Certa tarde, ao chegar a casa, notei com tristeza que uma árvore de muitos anos que sempre estivera em frente às janelas do meu prédio, tinha sido cortada. Por razões de segurança, disseram. Compreendi.
No lugar da árvore ficara apenas o tronco, fantasma daquela que vaidosa esticava os ramos céu acima. Restou apenas o silêncio de algo que parecia indestrutível mas que afinal era muito mais frágil do que imaginara.
Conto-vos sobre esta árvore, porque a natureza explica-nos em larga escala os acontecimentos da vida e se tornam exemplos para tudo o que nos acontece. Dela se retiram lições e aprendizagem, verdadeiros mestrados sobre como lidar com o estado das coisas.
Cresci, em parte pela minha educação, noutra parte pela teimosia irredutível de ser, a tomar a vida pelas rédeas e a não desistir de coisa alguma até se esgotar toda e qualquer possibilidade de concretização. É uma característica jeitosa, que me permitiu levar a bom porto muitas coisas e vencer tantas outras.
No entanto, tudo tem o limite. É que às vezes também insistia mesmo quando o caminho se tornava demasiado amargo.
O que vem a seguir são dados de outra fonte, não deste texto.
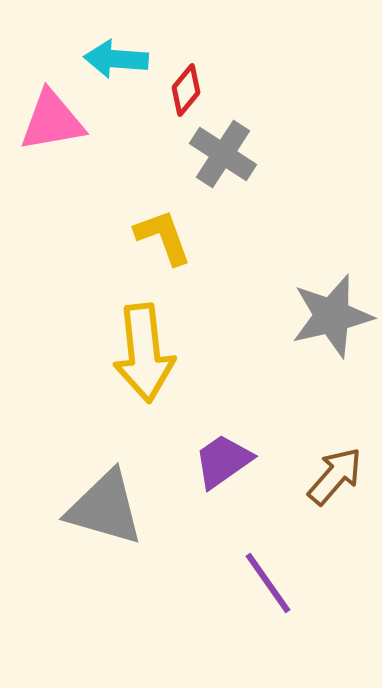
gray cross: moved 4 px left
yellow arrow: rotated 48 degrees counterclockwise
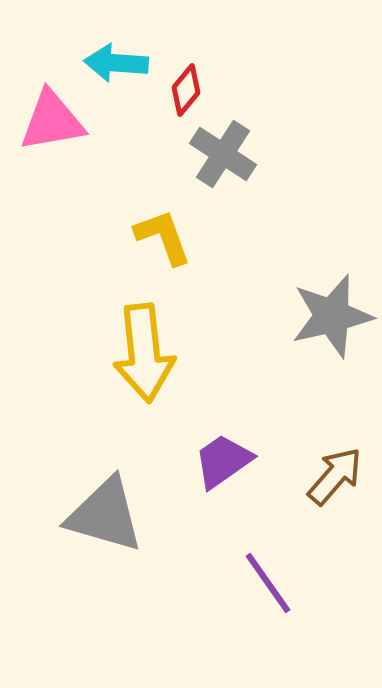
cyan arrow: moved 4 px down
gray triangle: moved 7 px down
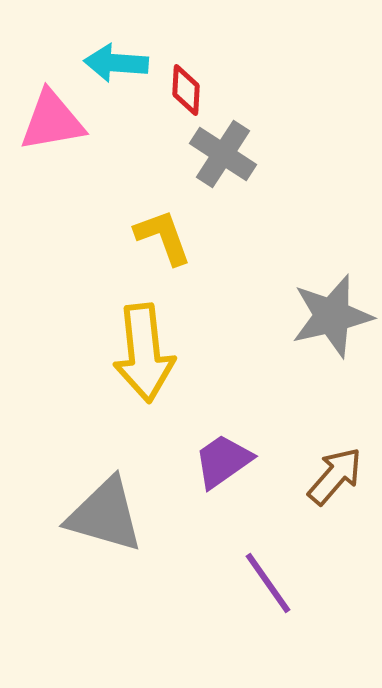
red diamond: rotated 36 degrees counterclockwise
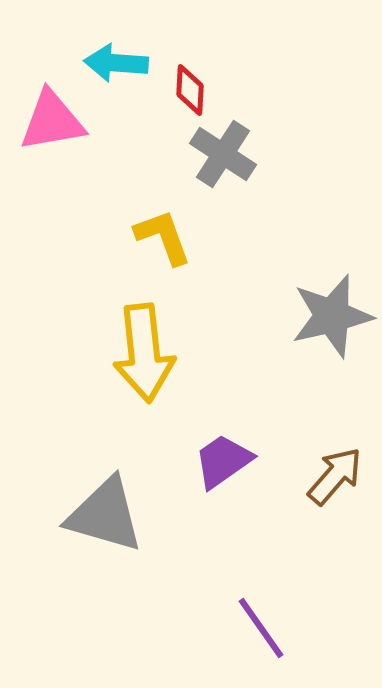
red diamond: moved 4 px right
purple line: moved 7 px left, 45 px down
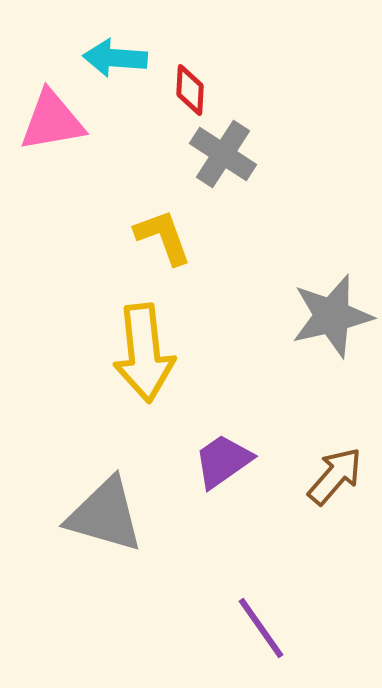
cyan arrow: moved 1 px left, 5 px up
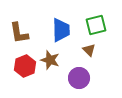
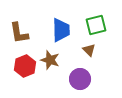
purple circle: moved 1 px right, 1 px down
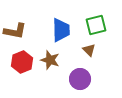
brown L-shape: moved 4 px left, 2 px up; rotated 70 degrees counterclockwise
red hexagon: moved 3 px left, 4 px up
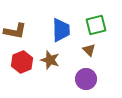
purple circle: moved 6 px right
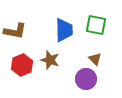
green square: rotated 25 degrees clockwise
blue trapezoid: moved 3 px right
brown triangle: moved 6 px right, 9 px down
red hexagon: moved 3 px down
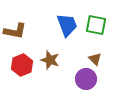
blue trapezoid: moved 3 px right, 5 px up; rotated 20 degrees counterclockwise
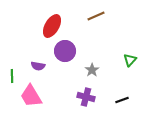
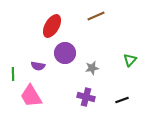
purple circle: moved 2 px down
gray star: moved 2 px up; rotated 24 degrees clockwise
green line: moved 1 px right, 2 px up
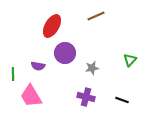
black line: rotated 40 degrees clockwise
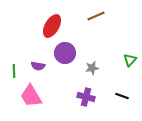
green line: moved 1 px right, 3 px up
black line: moved 4 px up
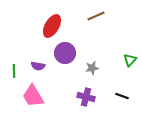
pink trapezoid: moved 2 px right
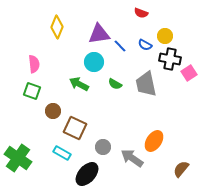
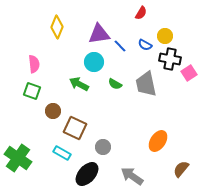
red semicircle: rotated 80 degrees counterclockwise
orange ellipse: moved 4 px right
gray arrow: moved 18 px down
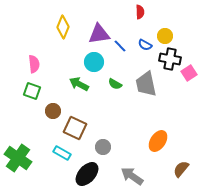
red semicircle: moved 1 px left, 1 px up; rotated 32 degrees counterclockwise
yellow diamond: moved 6 px right
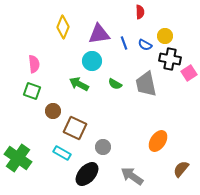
blue line: moved 4 px right, 3 px up; rotated 24 degrees clockwise
cyan circle: moved 2 px left, 1 px up
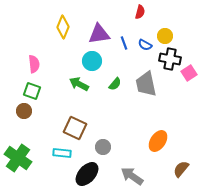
red semicircle: rotated 16 degrees clockwise
green semicircle: rotated 80 degrees counterclockwise
brown circle: moved 29 px left
cyan rectangle: rotated 24 degrees counterclockwise
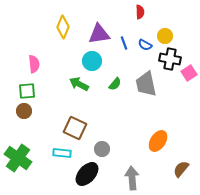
red semicircle: rotated 16 degrees counterclockwise
green square: moved 5 px left; rotated 24 degrees counterclockwise
gray circle: moved 1 px left, 2 px down
gray arrow: moved 2 px down; rotated 50 degrees clockwise
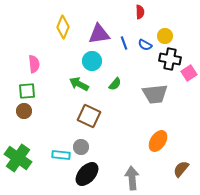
gray trapezoid: moved 9 px right, 10 px down; rotated 84 degrees counterclockwise
brown square: moved 14 px right, 12 px up
gray circle: moved 21 px left, 2 px up
cyan rectangle: moved 1 px left, 2 px down
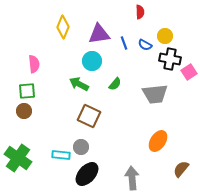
pink square: moved 1 px up
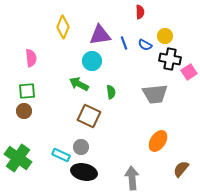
purple triangle: moved 1 px right, 1 px down
pink semicircle: moved 3 px left, 6 px up
green semicircle: moved 4 px left, 8 px down; rotated 48 degrees counterclockwise
cyan rectangle: rotated 18 degrees clockwise
black ellipse: moved 3 px left, 2 px up; rotated 60 degrees clockwise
Mesmo quando tudo indicava que devia soltar, largar, desistir. Paguei, muitas vezes caro, esta minha tenacidade e teimosia. Tal como eu, conheço muitas pessoas assim.
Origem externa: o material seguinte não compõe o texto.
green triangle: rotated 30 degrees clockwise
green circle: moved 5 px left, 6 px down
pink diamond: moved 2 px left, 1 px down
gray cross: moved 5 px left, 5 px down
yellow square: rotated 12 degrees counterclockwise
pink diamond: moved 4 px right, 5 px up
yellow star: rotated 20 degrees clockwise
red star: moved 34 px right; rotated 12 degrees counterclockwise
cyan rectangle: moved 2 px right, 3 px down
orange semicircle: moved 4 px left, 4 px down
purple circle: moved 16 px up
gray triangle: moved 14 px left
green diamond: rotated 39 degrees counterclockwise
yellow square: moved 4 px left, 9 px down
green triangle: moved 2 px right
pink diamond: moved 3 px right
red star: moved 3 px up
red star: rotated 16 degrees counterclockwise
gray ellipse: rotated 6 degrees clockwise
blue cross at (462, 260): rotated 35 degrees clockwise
Perder, na nossa sociedade, é sinónimo de fraqueza. É indicador de valer menos. E ninguém quer lidar com a sensação de frustração, de não se ter chegado ao lugar que se queria quando muitas vezes se lutou tanto sem ver finais.
Tal como a árvore que foi cortada, há qualquer coisa que brutalmente fica inacabada, sem direito a permanecer, a ser. Desistimos porque não temos alternativa senão baixar os braços. Tudo foi experimentado. O caminho foi-nos vedado.
Viver requer uma certa arte de perceber os sinais de que o caminho não é por ali. Vencer é também saber perder. Quando nos questionamos demasiado, quando o esforço é muito maior que a alegria da jornada, definitivamente estamos a subornar-nos. A não permitir que algo muito maior possa surgir.
Temos de nos permitir caminhar com a sensação de que perdemos, com tudo a escorrer-nos por entre os dedos. Entregar. Na entrega está a sabedoria que confiamos em como tudo está certo e que novos lugares surgem de lugares já gastos e infrutíferos.
Na realidade só vemos uma imagem muito pequenina de um todo que não nos é revelado ou percebido a não ser mais lá à frente. Ao deixarmos-nos vazios por um tempo é quase certo garantia que seremos mais completos em algum ponto sem o que nos parecia impossível de não ter. Ou conseguir. Ou vencer…
O tronco da árvore ainda lá está. Mas agora já não permanece vazia. No tronco que lhe restou começou a nascer folhagem, em desafio ao caminho que lhe foi cortado abruptamente. Todos os dias, ao chegar a casa, não os vejo mas consigo imaginar os ramos abertos e felizes a abraçarem o infinito.